The appointment would seem to entrench the British commitment thoroughly to spending 0.7% of GDP in international aid, but more importantly, would allow "a significant reshaping of the millennium development goals", according to the Guardian. At present, the goals are:

  • Eradicate extreme poverty and hunger
  • Achieve universal primary education
  • Promote gender equality and empower women
  • Reduce child mortality
  • Improve maternal health
  • Combat HIV/AIDs, malaria, and other diseases
  • Ensure environmental sustainability
  • Develop a global partnership for development

These goals, which were agreed in a conference in 2000, and which are supposed to be met by 2015, decide the aims of international aid channelled through multi-national institutions such as the World Bank and the IMF. With the Prime Minister in charge of deciding the next set of goals, it is thought he will concentrate on modern, realistic aid thinking, with a focus on economic growth and prosperity spurred by the private sector.

The paper quotes a "Government source" as saying:

"We want to refocus the goals to put economic development at the heart.
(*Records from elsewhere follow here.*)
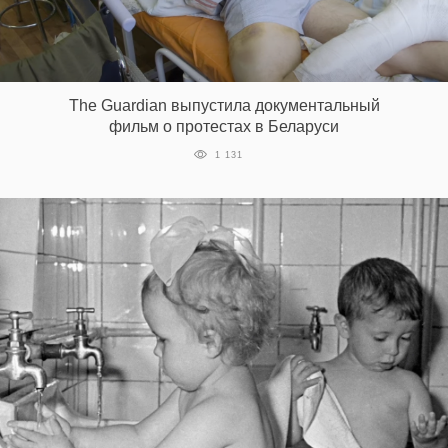
EN
UA
The Guardian выпустила документальный
фильм о протестах в Беларуси
1 131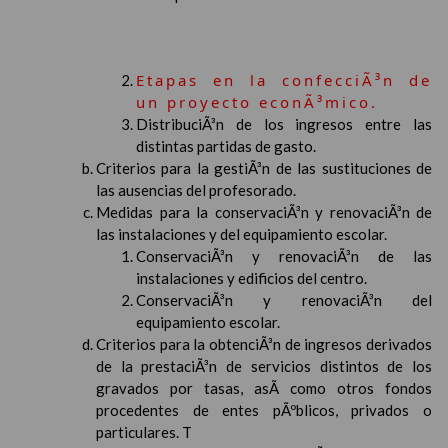
Etapas en la confecciÃ³n de
un proyecto econÃ³mico.
DistribuciÃ³n de los ingresos entre las
distintas partidas de gasto.
Criterios para la gestiÃ³n de las sustituciones de
las ausencias del profesorado.
Medidas para la conservaciÃ³n y renovaciÃ³n de
las instalaciones y del equipamiento escolar.
ConservaciÃ³n y renovaciÃ³n de las
instalaciones y edificios del centro.
ConservaciÃ³n y renovaciÃ³n del
equipamiento escolar.
Criterios para la obtenciÃ³n de ingresos derivados
de la prestaciÃ³n de servicios distintos de los
gravados por tasas, asÃ­ como otros fondos
procedentes de entes pÃºblicos, privados o
particulares. T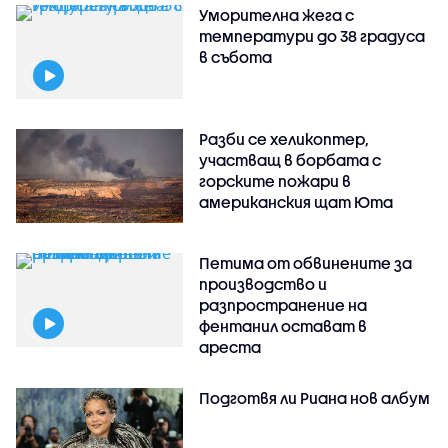
Уморителна жега с
температури до 38 градуса
в събота
Разби се хеликоптер,
участващ в борбата с
горските пожари в
американския щат Юта
Петима от обвинените за
производство и
разпространение на
фентанил остават в
ареста
Подготвя ли Риана нов албум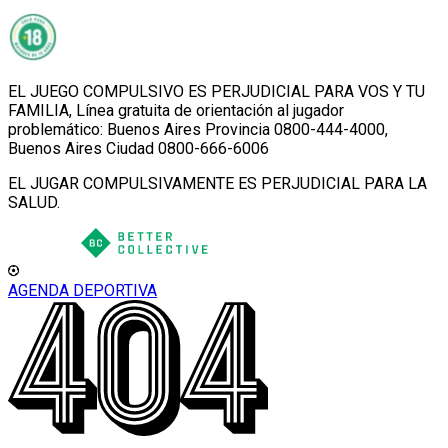
EL JUEGO COMPULSIVO ES PERJUDICIAL PARA VOS Y TU
FAMILIA, Línea gratuita de orientación al jugador
problemático: Buenos Aires Provincia 0800-444-4000,
Buenos Aires Ciudad 0800-666-6006
EL JUGAR COMPULSIVAMENTE ES PERJUDICIAL PARA LA
SALUD.
AGENDA DEPORTIVA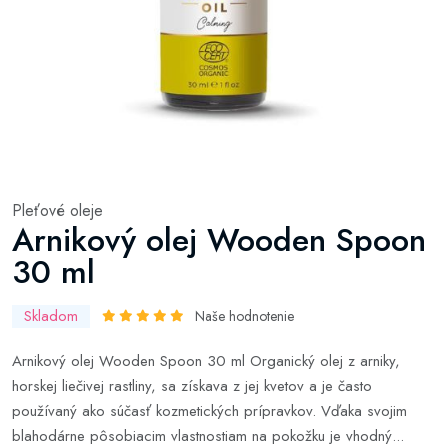
Pleťové oleje
Arnikový olej Wooden Spoon
30 ml
Skladom
Naše hodnotenie
Arnikový olej Wooden Spoon 30 ml Organický olej z arniky,
horskej liečivej rastliny, sa získava z jej kvetov a je často
používaný ako súčasť kozmetických prípravkov. Vďaka svojim
blahodárne pôsobiacim vlastnostiam na pokožku je vhodný...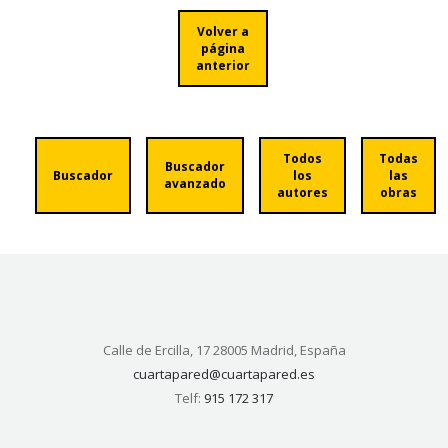
Volver a
página
anterior
Todos
Todas
Buscador
Buscador
los
las
avanzado
autores
obras
Calle de Ercilla, 17 28005 Madrid, España
cuartapared@cuartapared.es
Telf:
915 172 317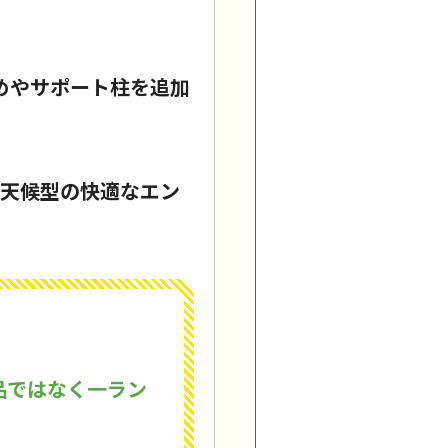
めやサポート柱を追加
全天候型の快適なエン
品ではなく一ラン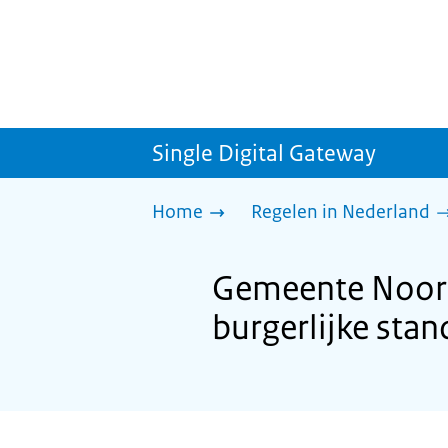
Single Digital Gateway
Home
Regelen in Nederland
Gemeente Noorde
burgerlijke stan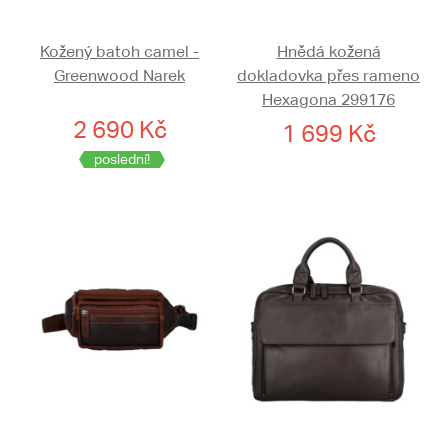
Kožený batoh camel -
Hnědá kožená
Greenwood Narek
dokladovka přes rameno
Hexagona 299176
2 690 Kč
1 699 Kč
poslední!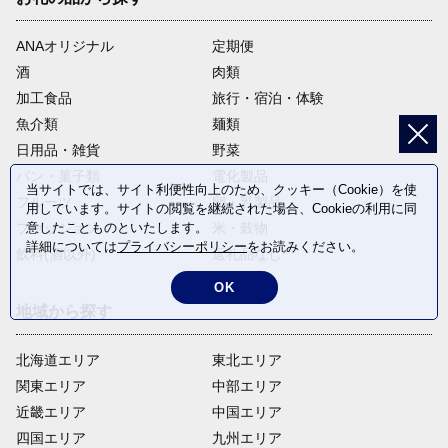
ANAオリジナル
定期便
酒
肉類
加工食品
旅行・宿泊・体験
魚介類
麺類
日用品・雑貨
野菜
パン・菓子類
電化製品
当サイトでは、サイト利便性向上のため、クッキー（Cookie）を使
フルーツ
卵・乳製品
用しています。サイトの閲覧を継続された場合、Cookieの利用に同
意したことものといたします。
ファッション
米・穀物
詳細については
プライバシーポリシー
をお読みください。
飲料(酒以外)
返礼品なし
OK
地域から探す
北海道エリア
東北エリア
関東エリア
中部エリア
近畿エリア
中国エリア
四国エリア
九州エリア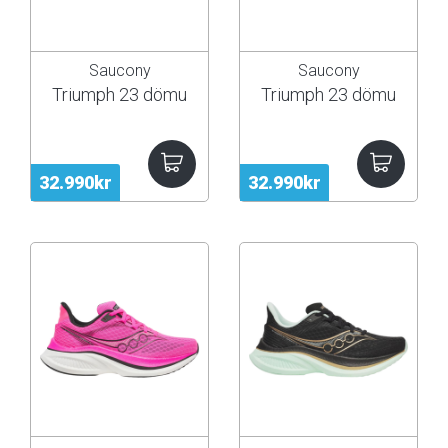
Saucony
Saucony
Triumph 23 dömu
Triumph 23 dömu
32.990kr
32.990kr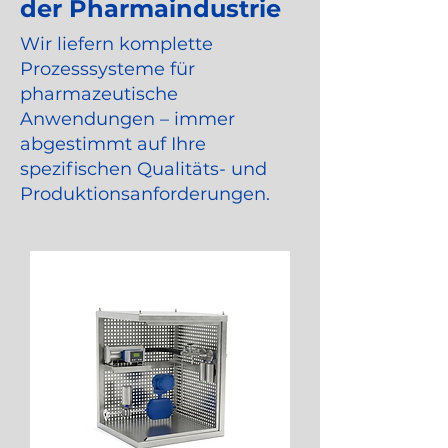
der Pharmaindustrie
Wir liefern komplette
Prozesssysteme für
pharmazeutische
Anwendungen – immer
abgestimmt auf Ihre
spezifischen Qualitäts- und
Produktionsanforderungen.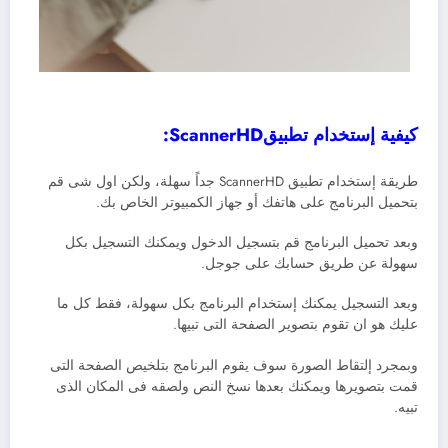
كيفية إستخدام تطبيقScannerHD:
طريقة إستخدام تطبيق ScannerHD جداً سهلة، ولكن اول شى قم
بتحميل البرنامج على هاتفك أو جهاز الكمبيوتر الخاص بك.
وبعد تحميل البرنامج قم بتسجيل الدخول ويمكنك التسجيل بكل
سهولة عن طريق حسابك على جوجل.
وبعد التسجيل يمكنك إستخدام البرنامج بكل سهولة، فقط كل ما
عليك هو ان تقوم بتصوير الصفحة التى تبيها.
وبمجرد إلتقاط الصورة سوف يقوم البرنامج بتلخيص الصفحة التى
قمت بتصويرها ويمكنك بعدها نسخ النص ولصقه فى المكان الذى
تبيه.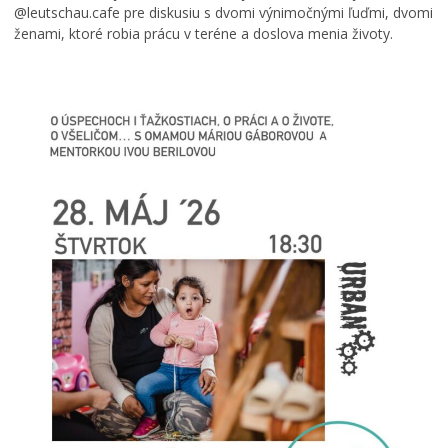
@leutschau.cafe pre diskusiu s dvomi výnimočnými ľuďmi, dvomi
ženami, ktoré robia prácu v teréne a doslova menia životy.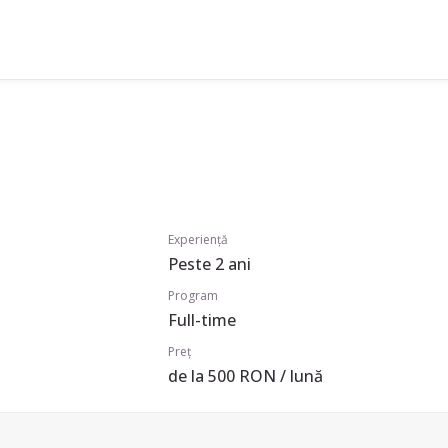
Experiență
Peste 2 ani
Program
Full-time
Preț
de la 500 RON / lună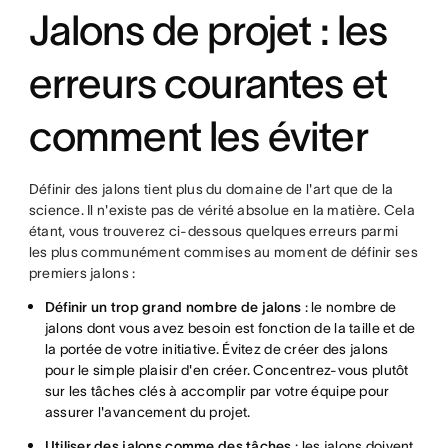
Jalons de projet : les
erreurs courantes et
comment les éviter
Définir des jalons tient plus du domaine de l'art que de la
science. Il n'existe pas de vérité absolue en la matière. Cela
étant, vous trouverez ci-dessous quelques erreurs parmi
les plus communément commises au moment de définir ses
premiers jalons :
Définir un trop grand nombre de jalons
: le nombre de
jalons dont vous avez besoin est fonction de la taille et de
la portée de votre initiative. Évitez de créer des jalons
pour le simple plaisir d'en créer. Concentrez-vous plutôt
sur les tâches clés à accomplir par votre équipe pour
assurer l'avancement du projet.
Utiliser des jalons comme des tâches
: les jalons doivent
The current goals focus on kids' right to education, levels of infant mortality and so on. They are fine, but does an exclusive emphasis on them really help development? What about new goals to give people property rights or economic rights? Andrew Mitchell thinks there needs to be a better debate about what drives development, and that economic factors need to be given much greater weight than they are right now in the current millennium development goals."

Mr Cameron's chairmanship of the new UN committee is fortunate, and timely, for three reasons.

Firstly, DfID Secretary Andrew Mitchell recently set up a private sector department within the Department for International Development to "help put private sector development and engagement with private enterprise at the heart of everything we do". The Prime Minister will be able to tap into this approach quite easily, one assumes. 

Secondly, the paper says the Prime Minister is "likely to want to reintroduce concepts such as conditionality on aid" - in other words, making the delivery of aid dependent on meeting requirements like having a free press, and respecting human rights: two conditions favoured by Government Ministers.

Finally, most big governments in the world are currently centre-right, meaning the Prime Minister is likely to find a receptive audience for his hard-headed and market-driven development goals amongst global leaders. For these three reasons, it seems perfectly possible the Prime Minister will be able to have a genuinely transformative effect on the way we think about international aid.